If other pro sports operated the way boxing does, the Phillies
, for example, might sit out the 1981 baseball season until the World Series rolls around and then, after, say, the Yankees or Royals
win the right to contend for the championship, decide to play the Detroit Tigers
instead.
J.D. LANCASTER
Clinton, Mich.
Sir:
The old boxing saying "Kill the body and the head will die" doesn't hold true in this case. It seems the "head" is dead already.
VINCENT J. CALGER
Cornwall
, N.Y.
Sir:
Time to clean up boxing again? When, pray tell, was it cleaned up before? Not in my lifetime, and I'm 73.
ED GARMAN
Akron
Sir:
Pat Putnam
's story on the WBC and WBA was dyn-o-mite.
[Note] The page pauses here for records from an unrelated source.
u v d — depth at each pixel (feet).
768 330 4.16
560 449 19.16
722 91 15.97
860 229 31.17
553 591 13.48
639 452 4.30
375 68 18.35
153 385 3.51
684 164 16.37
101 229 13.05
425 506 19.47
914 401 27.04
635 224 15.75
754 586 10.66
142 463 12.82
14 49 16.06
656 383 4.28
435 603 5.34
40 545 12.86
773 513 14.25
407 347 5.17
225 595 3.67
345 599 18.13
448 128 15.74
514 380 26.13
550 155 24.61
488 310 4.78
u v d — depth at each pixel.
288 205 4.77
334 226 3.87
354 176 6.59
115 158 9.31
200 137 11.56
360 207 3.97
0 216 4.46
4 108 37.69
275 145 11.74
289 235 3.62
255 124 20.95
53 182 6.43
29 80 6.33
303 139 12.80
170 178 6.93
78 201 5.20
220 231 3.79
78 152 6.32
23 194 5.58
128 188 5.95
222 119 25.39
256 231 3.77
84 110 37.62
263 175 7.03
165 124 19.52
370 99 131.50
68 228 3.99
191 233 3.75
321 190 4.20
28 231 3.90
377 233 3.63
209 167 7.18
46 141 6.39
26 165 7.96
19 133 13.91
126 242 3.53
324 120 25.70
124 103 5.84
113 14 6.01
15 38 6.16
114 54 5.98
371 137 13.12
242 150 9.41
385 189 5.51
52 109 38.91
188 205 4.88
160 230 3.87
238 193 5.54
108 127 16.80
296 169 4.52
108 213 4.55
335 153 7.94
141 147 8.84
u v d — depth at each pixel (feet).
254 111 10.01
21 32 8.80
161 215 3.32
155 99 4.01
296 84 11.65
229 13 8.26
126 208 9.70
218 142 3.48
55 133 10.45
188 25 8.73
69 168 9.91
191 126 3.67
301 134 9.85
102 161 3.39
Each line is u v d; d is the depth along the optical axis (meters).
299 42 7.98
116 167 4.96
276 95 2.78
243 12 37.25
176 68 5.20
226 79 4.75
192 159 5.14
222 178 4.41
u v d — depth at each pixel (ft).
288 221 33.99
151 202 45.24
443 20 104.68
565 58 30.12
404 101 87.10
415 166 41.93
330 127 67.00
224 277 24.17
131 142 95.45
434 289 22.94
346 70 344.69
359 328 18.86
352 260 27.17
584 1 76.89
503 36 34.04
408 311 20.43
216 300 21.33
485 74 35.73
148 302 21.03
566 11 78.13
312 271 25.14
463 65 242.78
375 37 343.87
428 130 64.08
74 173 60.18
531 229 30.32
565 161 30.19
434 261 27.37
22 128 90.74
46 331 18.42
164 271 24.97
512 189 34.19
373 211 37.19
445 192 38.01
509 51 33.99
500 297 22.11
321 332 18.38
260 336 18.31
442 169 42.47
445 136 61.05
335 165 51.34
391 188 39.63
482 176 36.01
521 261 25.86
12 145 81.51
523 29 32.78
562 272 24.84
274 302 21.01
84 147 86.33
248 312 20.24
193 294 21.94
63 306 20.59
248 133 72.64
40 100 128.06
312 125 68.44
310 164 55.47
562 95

Keep up the fight, and maybe we'll have a sport that's truly boxing.
FRANK E. VISCO SR.
Cortland, N.Y.
TALKING IT UP
Sir:
Your piece on baseball chatter (Chatter, March 16) fascinated me. Times have changed on the sandlots, too. A couple of seasons ago, during one of the pickup softball games I played in on Sunday mornings, one of the fielders yelled, "Let's hear some chatter from the infield!"
"Great," someone else replied. "Pick a topic."
Sic transit....
MIKE LEIDERMAN
Co-host, PM Magazine/ Chicago
Chicago
Sir:
Chatter is why I am now able to speak before large groups. Where else could a 9-year-old get training in talking to crowds of friends and foes but near second base, standing with hands on knees? Thanks for the memories. They made turning 30 last week a lot easier.
JOHN B. FRITSCHNER
Director of Recreation and Parks
Ashland
, Ky.
Sir:
Wrong! "Hum Babe" does not mean to hum the fastball. Rather, it's merely today's version of a classic expression that is going through an evolutionary cycle—"Hum Babe" from "Horn Babe" from "Haum Babe" from "Maun Babe" from "C'maum Babe" from "C'mom Babe" from "C'mon Babe" from "Come on, Baby."